12.08.2006

Einstein's God

In the past, a lot of Christians have pegged Einstein as a religious man. The rationale is that clearly, if a scientist of Einstein's stature believes in God, then it brings a certain credibility to the religion that the typical "have faith" argument cannot. If Einstein understands the laws of the universe in mathematical terms, then clearly his "belief" in God would be based on similar rational grounds. Wrong.

Richard Dawkins discusses this at the start of his latest book, The God Delusion, because he believes it's important to debunk this "myth" (amongst a few others) of Einsteinian religion right from the onset. Dawkins discusses Einstein's use of the term "God" not in the supernatural religious sense, but rather a sort of archetype to explain his "admiration for the structure of the so far as our science can reveal it." Dawkins quotes Einstein:

I am a deeply religious nonbeliever. This is a somewhat new kind of religion.

I have never imputed to Nature a purpose or a goal, or anything that could be understood as anthropomorphic. What I see in Nature is a magnificent structure that we can comprehend only very imperfectly, and that must fill a thinking person with a feeling of humility. This is a genuinely religious feeling that has nothing to do with mysticism.

The idea of a personal God is quite alien to me and seems even naive.
This is interesting to me because it sort of vocalizes a feeling which I've had in the past. This is the same feeling that I get -- and I'm sure others can identify with -- when I hike or spend time in the wilderness. When you are completely isolated from technology, society, and everything else that blinds us from Nature's reality, it's almost a shock to go back to the pure essential roots of it all. After spending so much effort climbing a mountain, I am typically left speechless at the sheer beauty, vastness, and complexity of the nature which surrounds me.

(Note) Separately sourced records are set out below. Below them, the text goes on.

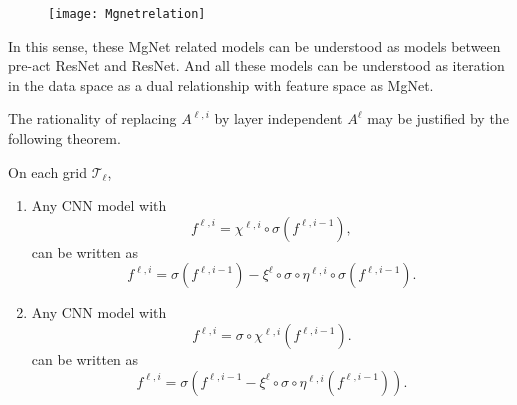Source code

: \vspace{-19pt}
\begin{figure}[H]
	\begin{center}
		\texttt{[image: Mgnetrelation]} 
	\end{center}
	\label{fig:mgnet}
\end{figure}
\vspace{-26pt}
In this sense, these MgNet related models can be understood as
 models between pre-act ResNet and ResNet. And all these models can be
 understood as iteration in the data space as a dual relationship with
 feature space as MgNet.
 
 
The rationality of replacing  $A^{\ell,i}$ by layer independent $A^{\ell}$ may
be justified by the following theorem. 
\begin{theorem}\label{thm:CNN}
On each grid $\mathcal T_\ell$, 
\begin{enumerate}
	\item Any CNN model with
	\begin{equation}
	\label{CNN1}
	f^{\ell,i} =   \chi^{\ell,i} \circ \sigma (f^{\ell,i-1}),
	\end{equation} 
	can be written as
	\begin{equation}\label{Res-CNN1}
	f^{\ell,i} = \sigma(f^{\ell,i-1}) - \xi^{\ell} \circ \sigma \circ \eta^{\ell,i} \circ\sigma ( f^{\ell,i-1}).
	\end{equation}
	\item Any CNN model with 
	\begin{equation}
	\label{CNN2}
	f^{\ell,i} =   \sigma\circ\chi^{\ell,i} (f^{\ell,i-1}).
	\end{equation}
	can be written as 
	\begin{equation}\label{Res-CNN2}
	f^{\ell,i} = \sigma\left(f^{\ell,i-1} - \xi^{\ell} \circ \sigma \circ \eta^{\ell,i}  ( f^{\ell,i-1})\right).
	\end{equation}
\end{enumerate}

\end{theorem}
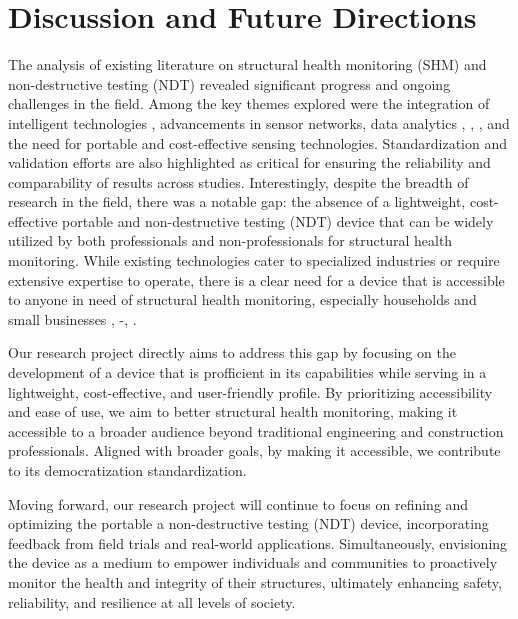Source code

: \documentclass[journal, a4paper]{IEEEtran}
\begin{document}
\section{Discussion and Future Directions} 
The analysis of existing literature on structural health monitoring (SHM) and non-destructive testing (NDT) revealed significant progress and ongoing challenges in the field. Among the key themes explored were the integration of intelligent technologies \cite{yang_broadband_2023}\cite{ziaja_shm_2021}\cite{bevan_automated_2022}, advancements in sensor networks, data analytics \cite{de_sa_rodrigues_probability_2023}, \cite{li_physics-informed_2023}, \cite{tabjula_sparse_2023}, and the need for portable and cost-effective sensing technologies. Standardization and validation efforts are also highlighted as critical for ensuring the reliability and comparability of results across studies. Interestingly, despite the breadth of research in the field, there was a notable gap: the absence of a lightweight, cost-effective portable and non-destructive testing (NDT) device that can be widely utilized by both professionals and non-professionals for structural health monitoring. While existing technologies cater to specialized industries or require extensive expertise to operate, there is a clear need for a device that is accessible to anyone in need of structural health monitoring, especially households and small businesses \cite{ziaja_shm_2021}, \cite{zhang_defect_2020}-\cite{yifei_structure_2023}, \cite{tabjula_sparse_2023} .
 
Our research project directly aims to address this gap by focusing on the development of a device that is profficient in its capabilities while serving in a lightweight, cost-effective, and user-friendly  profile. By prioritizing accessibility and ease of use, we aim to better structural health monitoring, making it accessible to a broader audience beyond traditional engineering and construction professionals.  Aligned with broader goals, by making it accessible, we contribute to its democratization standardization.

Moving forward, our research project will continue to focus on refining and optimizing the portable a non-destructive testing (NDT) device, incorporating feedback from field trials and real-world applications. Simultaneously, envisioning the device as a medium to empower individuals and communities to proactively monitor the health and integrity of their structures, ultimately enhancing safety, reliability, and resilience at all levels of society.
\end{document}
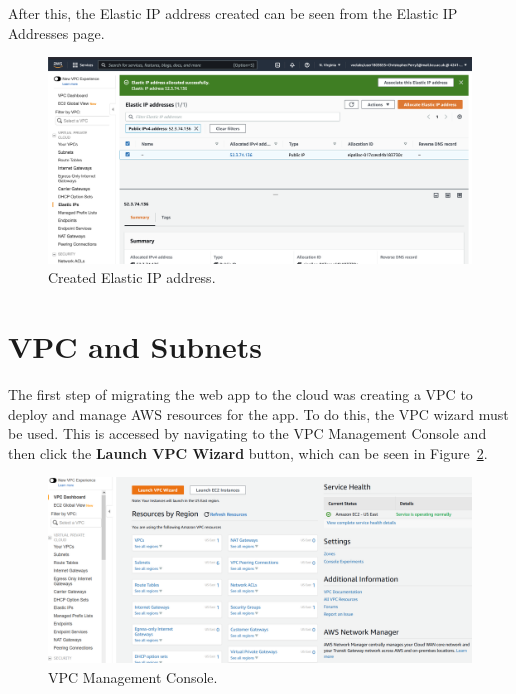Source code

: After this, the Elastic IP address created can be seen from the Elastic IP Addresses page.

\begin{figure}[!htbp]
    \centering
    \includegraphics[width=\textwidth]{resources/vpc/elastic_ip_addresses}
    \caption{Created Elastic IP address.}
    \label{fig:elastic-ip-addresses}
\end{figure}

\clearpage
\section{VPC and Subnets}\label{sec:vpc-and-subnets}

The first step of migrating the web app to the cloud was creating a VPC to deploy and manage AWS resources for the app.
To do this, the VPC wizard must be used.
This is accessed by navigating to the VPC Management Console and then click the \textbf{Launch VPC Wizard} button, which
can be seen in Figure~\ref{fig:vpc-wizard}.

\begin{figure}[!htbp]
    \centering
    \includegraphics[width=\textwidth]{resources/vpc/vpc-dashboard}
    \caption{VPC Management Console.}
    \label{fig:vpc-wizard}
\end{figure}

There is a feeling of having conquered the world, being on top and looking all around you at this incredible view, and yet you feel completely powerless and perplexed in front of it all. This is, for me, a deeply religious experience which has nothing to do with belief or religious institutions. It is religion in the Einsteinian sense described here -- as a metaphysical connection to the great unknown.

1 Comments:

At 18/12/06 11:34 PM, Blogger The Atheist Front said...

Agreed! People with a naturalistic worldview (such as myself) have to reclaim the beauty and complexity of mother nature from gross oversimplifications coming from religious moderates and fundamentalists!